Ja es geht mal wieder ostwärts. Derby in Whitewhat? Na dort hinter dem Lausitzer Seenland, wo Alpinaweiß aus der Wasserleitung kommt und die Anti-Dresdner wohnen. Der Fuchs-Kompensator ist frisch geölt, der DeLorean in blau und weiß herausgeputzt, alles ist bereit für den Großeinkauf im Netto-Europalager Ost. Auf dem Einkaufszettel steht: Sprachführer deutsch/polnisch, ups, da hat sich ein Fehler eingeschlichen, denn im Gegensatz zur Anti-Drezno-Elite wissen wir, dass man Anti im polnischen mit "Y" schreibt. Abgehakt. Was steht noch drauf? Ach ja, drei Punkte, ein Derbysieg, keine (M)acht für Feo und seine Boiarchen, ganz viel von "zu viel Bösem", gern das Vorratspack. Dazu Lauch-Friebeln, frisch aus dem Radio versteht sich, 85 Kilogramm vom Bär(en), zwei Schweden-Happen, einmal falscher Schmidt mit Banden-Mari(us)nade, einen Elefanten für die Mücke, für den Adam eine Eva als Ablenkung (ach haben wir ja schon, wir preussischen Schlingel), einen Bagger für den Bodo und dann kann man ja auch so noch ein bissl Stöber(n).

Der letzte Einkauf liegt nun bereits 20 Monate und 27 Tage zurück, als sich damals Grafenthin, Rupprich und Garten im stets rappelvollen Shopping-Paradies in einen Kaufrausch spielten und die Lausitzer rundschau-ten. Zeit wirds also, nach den Derby-Steer-nen zu greifen und die Atmosphäre samt Punkten ordentlich zu ab-sorb-ieren. Da Berlin ja ganz viele Fölis abgezogen hat und wir im Sinne der Chancengleichheit stets den Fairplay-Gedanken wahren, verzichten wir übrigens aus freien Stücken auf den Einsatz von Stammspielern wie Macholda, Hanusch und Siddall. Diese Größe ist königlich dreckshauptstädtisch und unübertroffen, aber wir erwarten keinen Dank dafür ("da Warttig wahrscheinlich in zehn Jahren noch", um mal willkürlich eine unserer gebietsbeherrschenden Eis-Möwen zu zitieren). Dafür habt ihr mehr Kohle als wir, aber dank hoher Ticketpreise schaffen wir auch da den Ausgleich, ach was sag ich, die Führung.

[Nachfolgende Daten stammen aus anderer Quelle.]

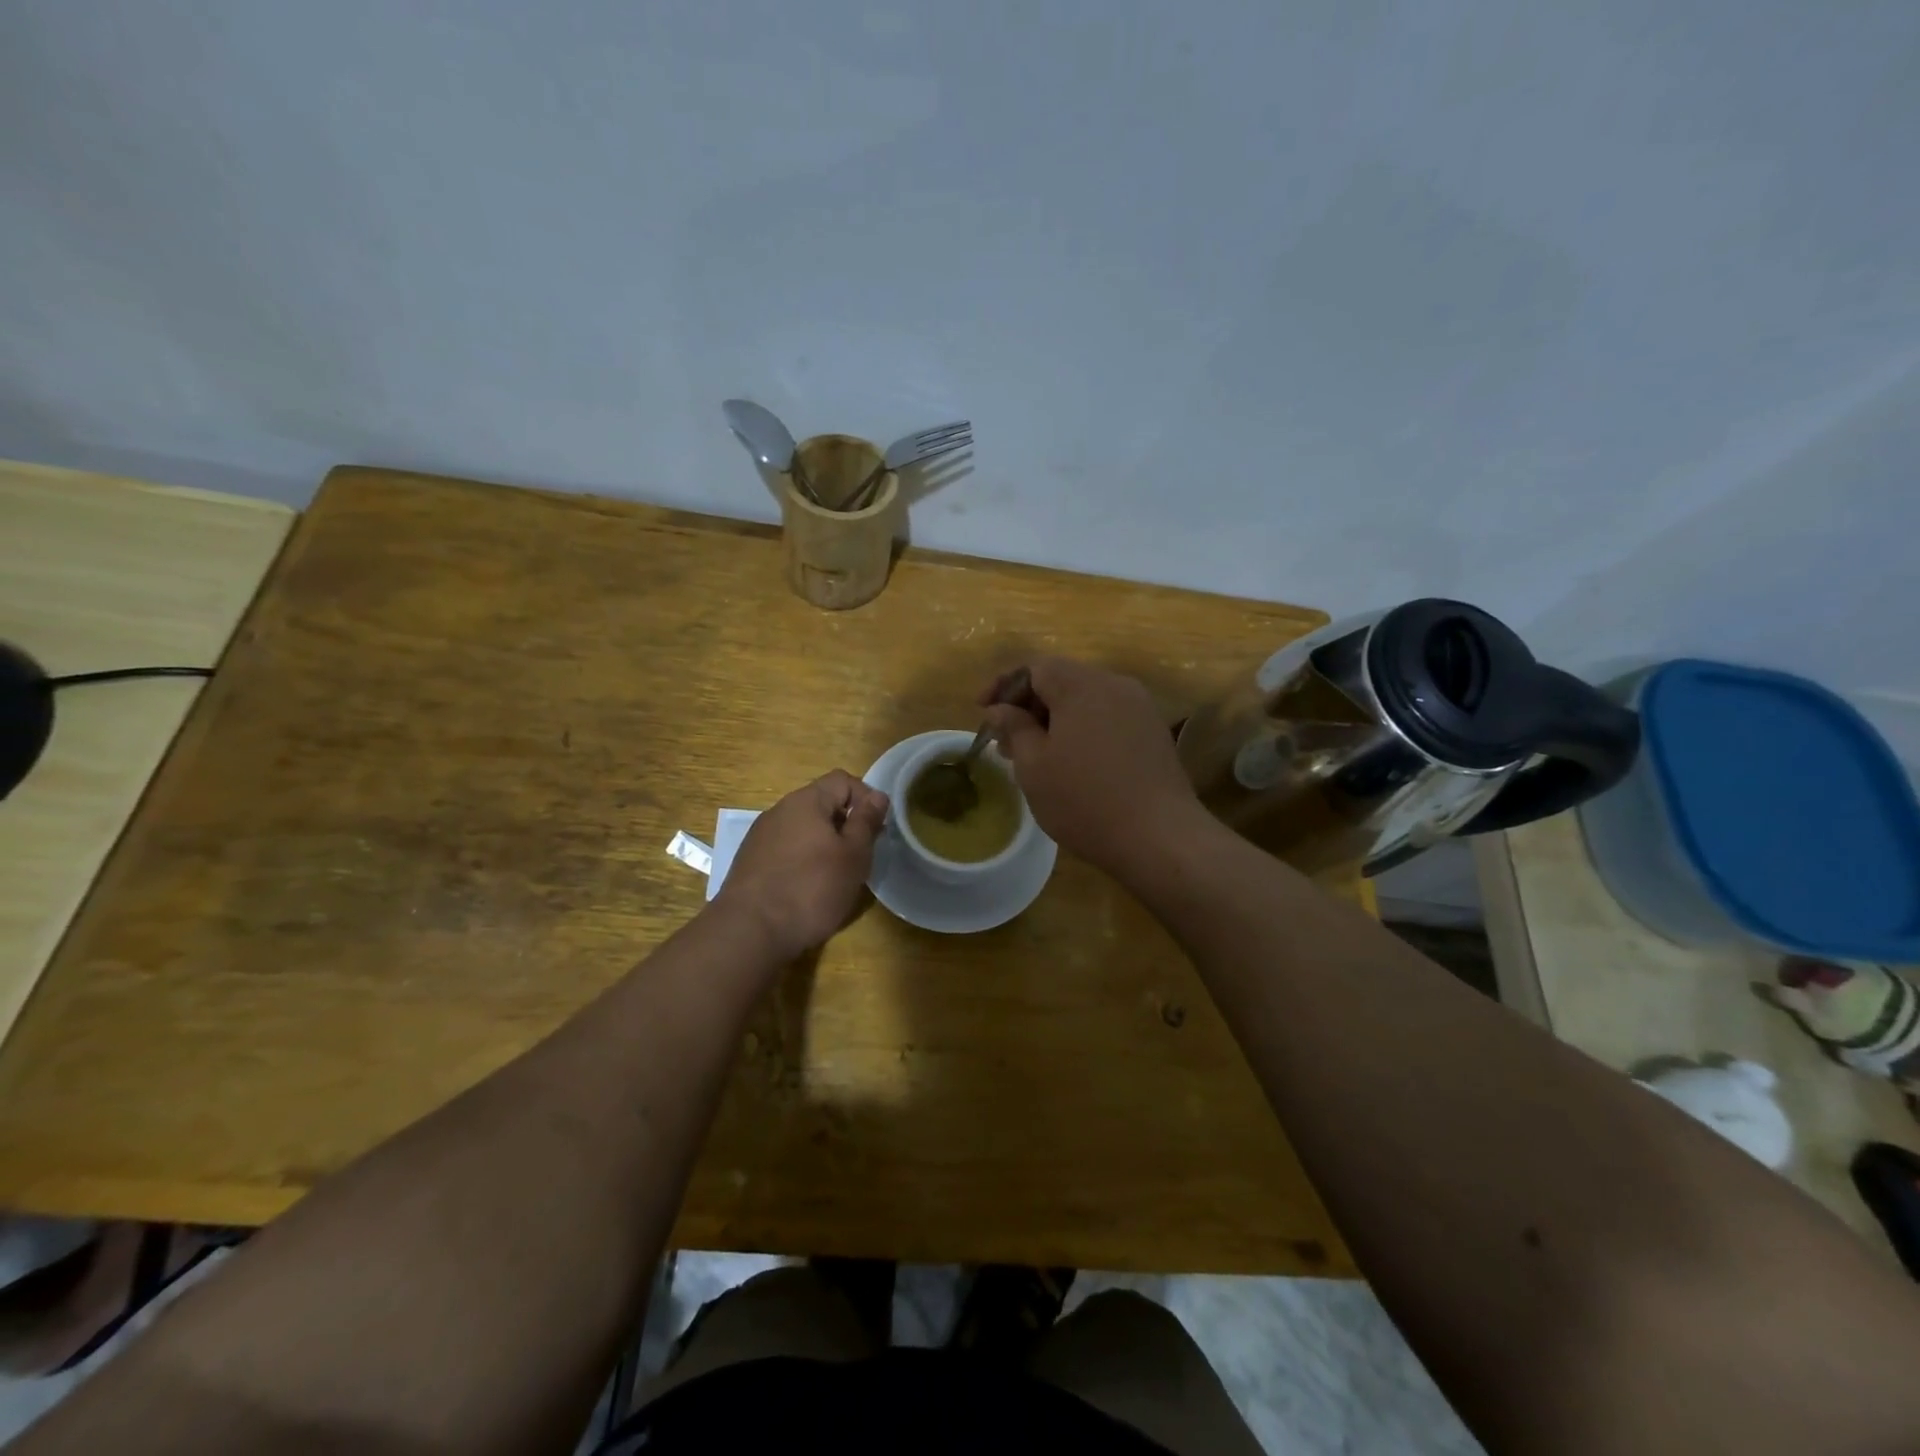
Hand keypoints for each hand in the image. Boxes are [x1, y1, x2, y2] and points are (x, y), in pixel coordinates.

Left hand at [713, 770, 888, 960]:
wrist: (749, 932)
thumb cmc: (811, 889)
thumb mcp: (853, 856)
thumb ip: (866, 822)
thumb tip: (877, 796)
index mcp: (805, 801)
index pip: (842, 780)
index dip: (866, 798)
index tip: (877, 829)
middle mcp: (779, 811)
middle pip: (821, 804)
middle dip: (845, 824)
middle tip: (860, 856)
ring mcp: (760, 837)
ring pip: (803, 829)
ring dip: (824, 844)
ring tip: (835, 876)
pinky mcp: (750, 862)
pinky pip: (785, 849)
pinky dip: (802, 861)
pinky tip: (807, 889)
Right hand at [979, 657, 1202, 877]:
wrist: (1159, 837)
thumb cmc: (1084, 800)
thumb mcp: (1033, 766)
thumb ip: (1014, 727)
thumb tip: (999, 708)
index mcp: (1081, 685)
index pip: (1035, 667)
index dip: (1004, 685)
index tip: (983, 711)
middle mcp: (1114, 685)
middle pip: (1062, 680)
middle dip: (1029, 705)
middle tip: (1006, 741)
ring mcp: (1139, 707)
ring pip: (1085, 700)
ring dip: (1055, 719)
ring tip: (1036, 756)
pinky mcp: (1153, 732)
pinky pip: (1108, 717)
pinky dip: (1082, 729)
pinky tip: (1072, 763)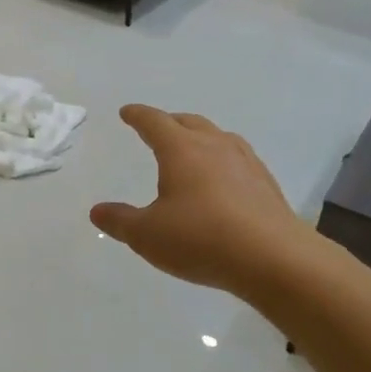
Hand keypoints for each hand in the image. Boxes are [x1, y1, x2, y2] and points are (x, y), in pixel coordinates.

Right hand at [91, 105, 309, 296]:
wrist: (273, 258)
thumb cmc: (200, 239)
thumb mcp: (147, 235)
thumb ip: (120, 221)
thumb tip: (97, 211)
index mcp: (181, 150)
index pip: (154, 122)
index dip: (138, 116)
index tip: (127, 112)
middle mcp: (214, 146)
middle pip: (189, 122)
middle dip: (170, 122)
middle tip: (158, 128)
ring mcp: (245, 162)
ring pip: (218, 137)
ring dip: (200, 137)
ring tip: (193, 149)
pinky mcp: (266, 183)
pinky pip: (238, 159)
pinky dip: (223, 160)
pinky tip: (225, 180)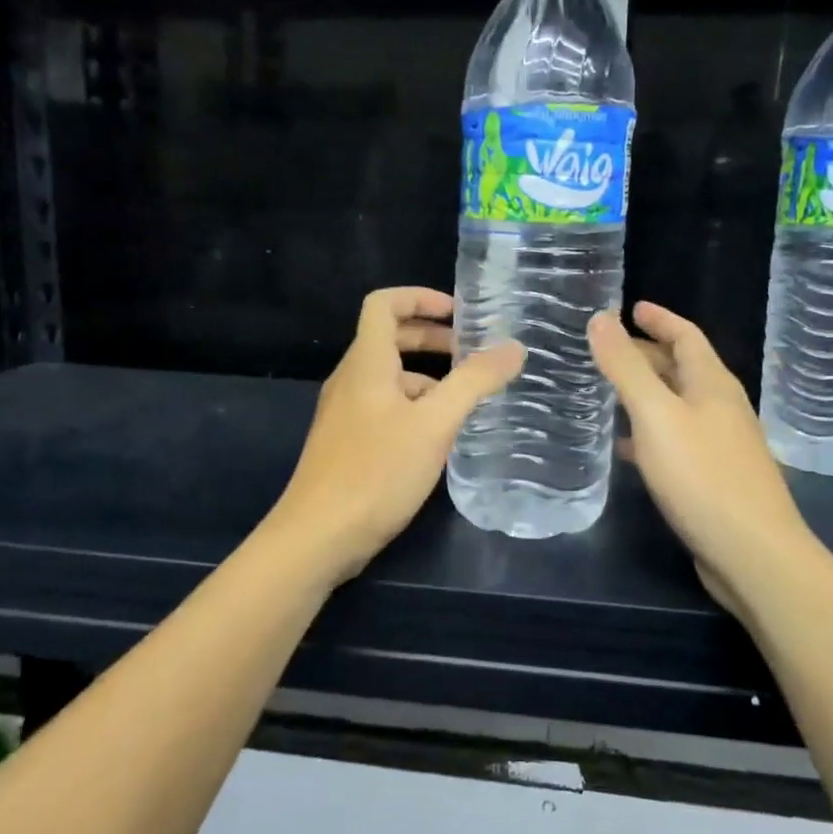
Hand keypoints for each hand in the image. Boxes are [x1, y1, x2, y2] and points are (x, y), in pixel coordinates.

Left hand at [271, 287, 524, 578]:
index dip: (419, 297)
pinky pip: (383, 407)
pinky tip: (439, 437)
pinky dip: (414, 406)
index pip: (384, 304)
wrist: (318, 537)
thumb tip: (514, 347)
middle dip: (432, 339)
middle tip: (473, 354)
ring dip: (427, 377)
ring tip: (466, 399)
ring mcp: (345, 413)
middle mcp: (351, 379)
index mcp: (367, 363)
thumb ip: (475, 382)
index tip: (458, 313)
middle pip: (389, 339)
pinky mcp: (347, 443)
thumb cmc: (376, 471)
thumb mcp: (435, 424)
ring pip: (389, 377)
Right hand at [588, 302, 813, 618]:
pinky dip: (650, 432)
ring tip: (607, 392)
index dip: (659, 319)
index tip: (631, 307)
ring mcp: (721, 443)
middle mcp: (721, 407)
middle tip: (607, 351)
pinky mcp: (714, 476)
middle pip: (682, 368)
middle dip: (647, 354)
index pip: (686, 336)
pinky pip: (676, 439)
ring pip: (678, 405)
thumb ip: (626, 367)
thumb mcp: (656, 415)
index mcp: (712, 384)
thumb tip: (601, 318)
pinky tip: (626, 447)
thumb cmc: (702, 475)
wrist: (752, 552)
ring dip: (646, 393)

Auf ins Feinstaubviertel, Drittel für Drittel und auf halber Strecke niemals kehrtmachend, mit Vollgas oder gern auch Erdgas zum Sachsen-Dreier! "Franz" gute Idee, oder? Sicherheitshalber haben wir uns auch noch den Gemeindeschlüssel zum Sieg besorgt: 14 6 26 600. Sollte es dennoch nicht klappen, lasst euch einfach wecken und ihr werdet erkennen, dass es nur ein böser Traum war. Wir besuchen einfach unsere "besten Freunde" und machen Nägele mit Köppele, gelle?!

Der Zentralrat der Eisenhut-Träger hat einstimmig festgelegt: Sieg oder, Neiße, Elbe! Also pack ma's!